In each of the above options if a settlement is reached, then a Finacial order will still need to be prepared and an application for a Financial consent order has to be made to The Family Court. A judge has the power to accept or query the terms of Financial consent order  and settlement that you reach whether at mediation or using the collaborative process etc.
Although the judge can refuse to accept the terms of an agreement that you have both reached between you, if the terms of the agreement are fair the judge usually won’t interfere with the terms of the settlement. Sometimes the judge wants to know more about the settlement between the parties and asks questions before the terms of the draft Financial consent order are approved.
On other occasions the judge will have some concerns about the way the document is drafted, and this will result in the order having to be amended. Some of the precedents that I use to draft a Financial consent order have been approved by the President of the Family Division so I can see no reason why this should happen. However, a judge has the right to raise  questions if they want to.
Very rarely a judge will reject the terms of the settlement if they are or seem to be too favourable to one party.

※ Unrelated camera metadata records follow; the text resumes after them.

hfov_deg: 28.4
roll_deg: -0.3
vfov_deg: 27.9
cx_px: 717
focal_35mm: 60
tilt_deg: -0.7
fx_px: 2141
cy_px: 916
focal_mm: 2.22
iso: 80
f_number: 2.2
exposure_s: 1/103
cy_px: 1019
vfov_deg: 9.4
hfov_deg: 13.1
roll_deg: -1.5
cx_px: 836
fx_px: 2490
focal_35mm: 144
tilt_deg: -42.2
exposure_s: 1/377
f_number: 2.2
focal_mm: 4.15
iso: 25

In this situation we would need to discuss the options.  And sometimes it would be necessary to renegotiate the settlement.
Please let me know if you would like any more information about any of the above so that you can decide how to take matters forward.

Future financial claims

There have been cases where people have tried to make financial claims many years post-separation, where in the intervening period one party has acquired significant wealth. Whilst such an application may or may not succeed, and the Court will consider what has taken place in the period since separation, the passage of time can make obtaining clear evidence about the historic value of assets difficult, and so the possibility of future claims may be a concern.

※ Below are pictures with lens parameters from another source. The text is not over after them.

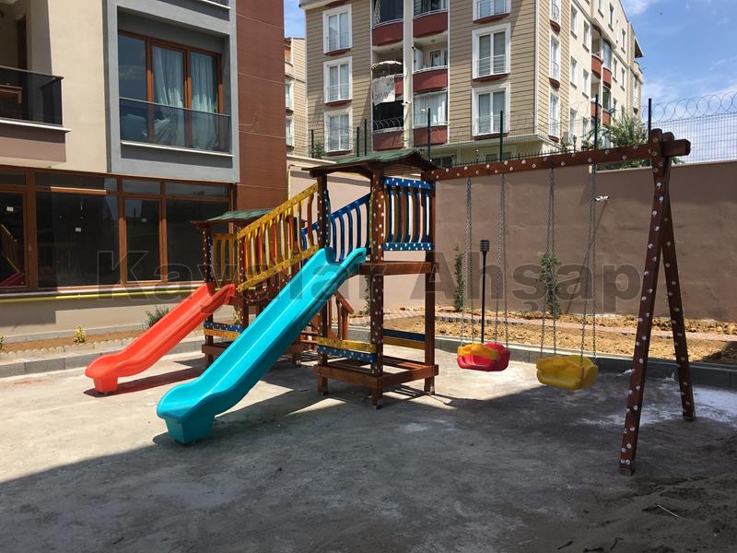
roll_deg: +0.0
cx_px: 368
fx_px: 617
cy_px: 276
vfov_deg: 48.2
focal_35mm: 29
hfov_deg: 61.7
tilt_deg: -2.1
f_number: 2.2
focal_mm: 4.15
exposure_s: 1/1876
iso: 25
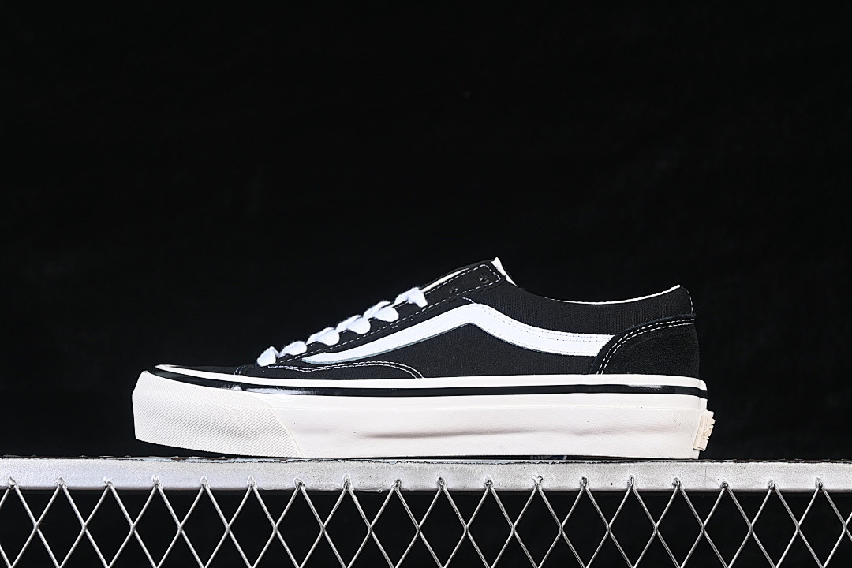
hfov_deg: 27.0
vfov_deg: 18.2
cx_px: 426
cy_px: 284
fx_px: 1775
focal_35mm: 75
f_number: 6.3
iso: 160
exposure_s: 1/60
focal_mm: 50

Therefore it is important therefore to understand that even if you have a documented agreement unless this is a financial  order of the Court it may not be upheld in future financial remedy proceedings, and the Family Court could decide that a different outcome is appropriate. This means that post-divorce you may move forward with your life believing you are building your future for your own benefit, only to find you are met with a claim from a former spouse many years down the line. To prevent this, any agreement reached should be formalised by a consent order, which the Court can approve once the divorce has got to the first divorce conditional order  (formerly known as decree nisi) stage.
In addition, if you reach an agreement voluntarily and do not get a financial consent order and one party subsequently fails to uphold it, it may be difficult to enforce the agreement. For example, if one party agrees to pay maintenance but then stops making payments, without a Court order that person cannot be forced to pay. Likewise, failure to deal with any other aspect of an agreement cannot be enforced.